秀嶋賢人のはてなブログ

映画監督・NPO法人SocialNetProjectMOVE理事長

空想の世界

改めていうことではないが、身近に迫る危機がない限り、この国はなにひとつ自らの意志と決意で国のあり様を変えようとはしない。

しかも、身近に迫る危機への予測、予感、つまりは状況分析ではなく、具体的に、視覚的、体感として、それが出現しない限り、実感を持てない。

簡単にいえば、危機を体験しない限り、制度変更へは向えない民族であり、国家だ。

この歴史的事実は、二つの危うさをこの国にもたらし、いまももたらし続けている。

ひとつは、危機意識のない自分たちは間違っている。ゆえに、現状のようなテロが頻発する世界状勢、近隣国家の大国化、ナショナリズム化に対して、それに対処しうる国家として自ら生まれ変わらなくてはいけないという声が直情的、短絡的に沸きあがる危うさだ

そして、またひとつには、そうした国家に変貌することの現実的な危うさ、危機への予測と予感も持てないことだ。

どうだろう。一見、危機を認識し、危機に対して、これまでとは違う自発的、自動的、主体的な対処のできる国家へ変貌しようとしながら、じつは、まったくそこにある危機にも気づけていない。

いやいや。そんなことはない。この世界の、この近隣諸国の状勢を分析すれば、こういう結論しかないじゃないか。これは危機回避のため当然のことであって、そこに危機などあるはずはない。そう人はいうだろう。

だが、それは、この国の現在の危機管理能力、有事にあってどれほどの実戦的能力と意志がそこにあり、かつインテリジェンス・ネットワークがいかばかりかを忖度してない人たちの声だ。

戦争容認国家を見よう見まねで模倣して、法制や制度をいじってみたところで、いまこの国に、国家主義による危機への欧米先進国並み、あるいは中東諸国並み対応ができるほどの能力もなかえれば、メンタリティも整ってはいない。

かつて、この国が無謀な日露戦争、とはいえ、ほぼ旅順と日本海海戦のみの局地的優位を勝利しただけだが、それにからくも勝利できたとき、現在とは比べものにならない能力とメンタリティがあった。

無謀なアメリカという大国と4年もの歳月からくも戦えたのも、それがあったからだ。しかも、それを支えたのは地方の農民や村民、市井の商人たちだ。それすらも、徴兵によって事前に訓練を受けている。

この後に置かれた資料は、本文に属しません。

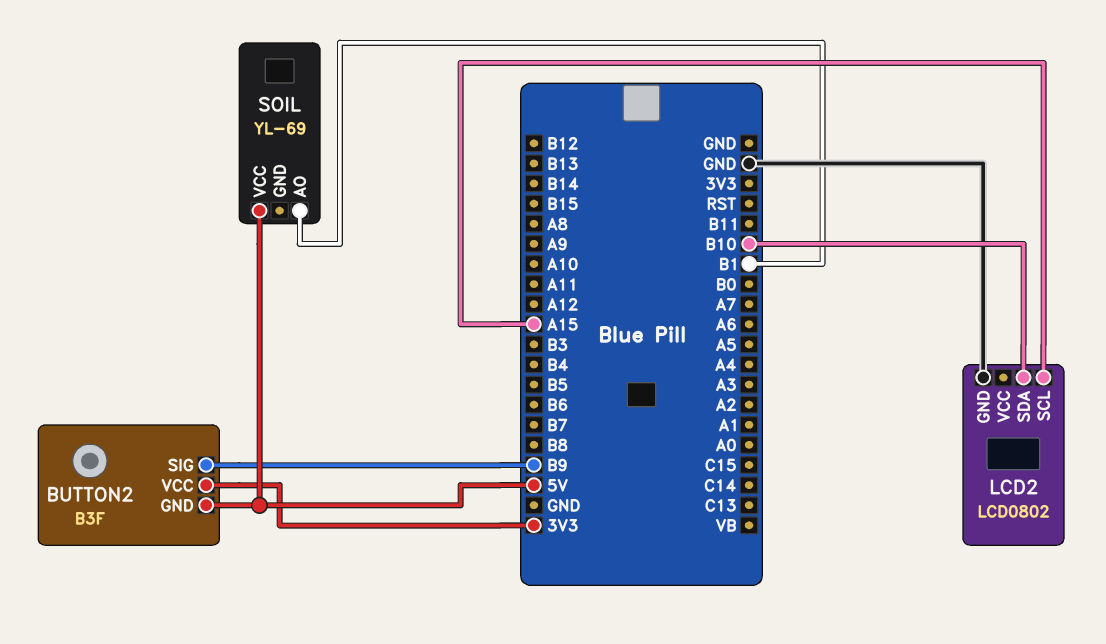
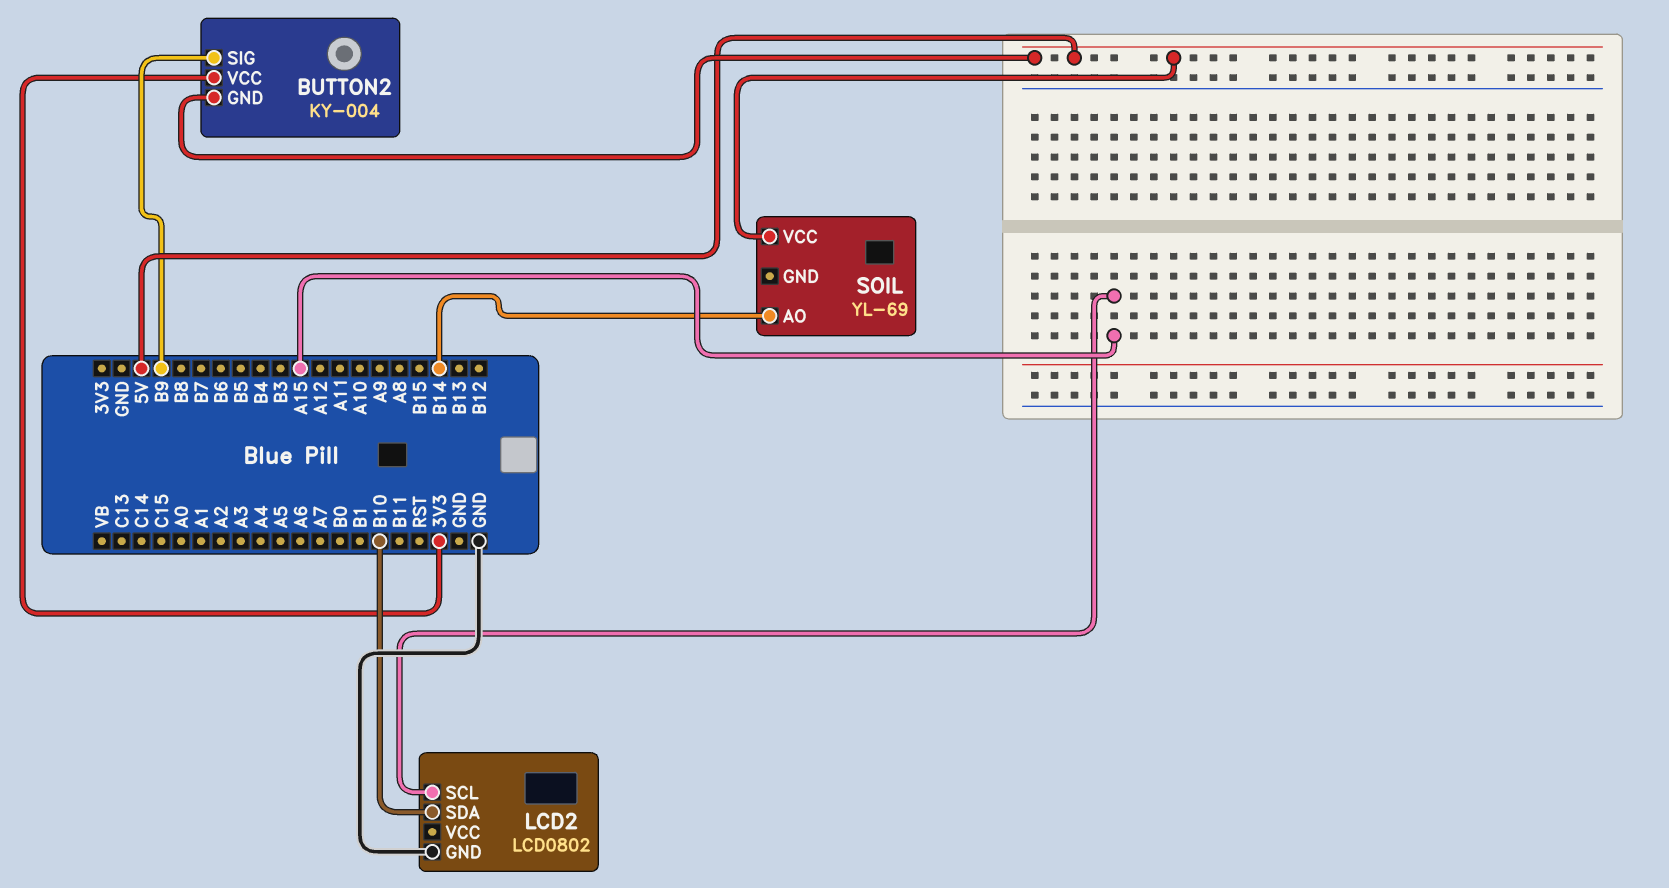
BUTTON2: B3F -> KY-004
SOIL pin AO: B1 -> B14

時代や戦闘が変わったとはいえ、かつ日米安保条約があるとはいえ、自国の力で自国を戦争容認国家とするためには、国家、国民があまねく、盲目的に、そして隷従的に、個人を捨てて危機と対面する覚悟がなくてはできない。

あらゆる点において、この国は、危機に対して、何者にも頼らず、立ち向かえるほどの危機意識も能力もない。日米安保に依存している限り、そのようなものは育ちようも、生まれようもないのだ。それが、この国の現実でしかない。

踊っているのは、所詮、法制という書面での制度変更と空疎な現実味のない議会の議論でしかない。

戦争もまともにできない国ではみっともない。周辺有事の際に不器用では恥ずかしい…その程度の考えで国のあり様を変えたところで、根本的、本質的なメンタリティが伴っていなければ、あたら、国民の生命、財産を地獄に突き落とす。

空想の世界で、危機にあって、危機で立ち向かう。そんな威勢のいい空想だけで、国は守れはしない。危機とガチンコしたいだけでは終わらないのだ。この程度いいということはないのだ。やり始めたら、どん底までやるはめになる。それが覚悟というものだ。

自分の子ども、孫…後世に取り返しのつかない傷をつけようと、危機を実感できない人たちが、感情だけをぶつけ合い、空想の世界を夢中で楽しんでいる。

自国の限界を知り、その限界を逆手にとって、どう思われようが、自国独自の道を歩む。それこそ、どこにも支配を許さない、独立国家の歩む道。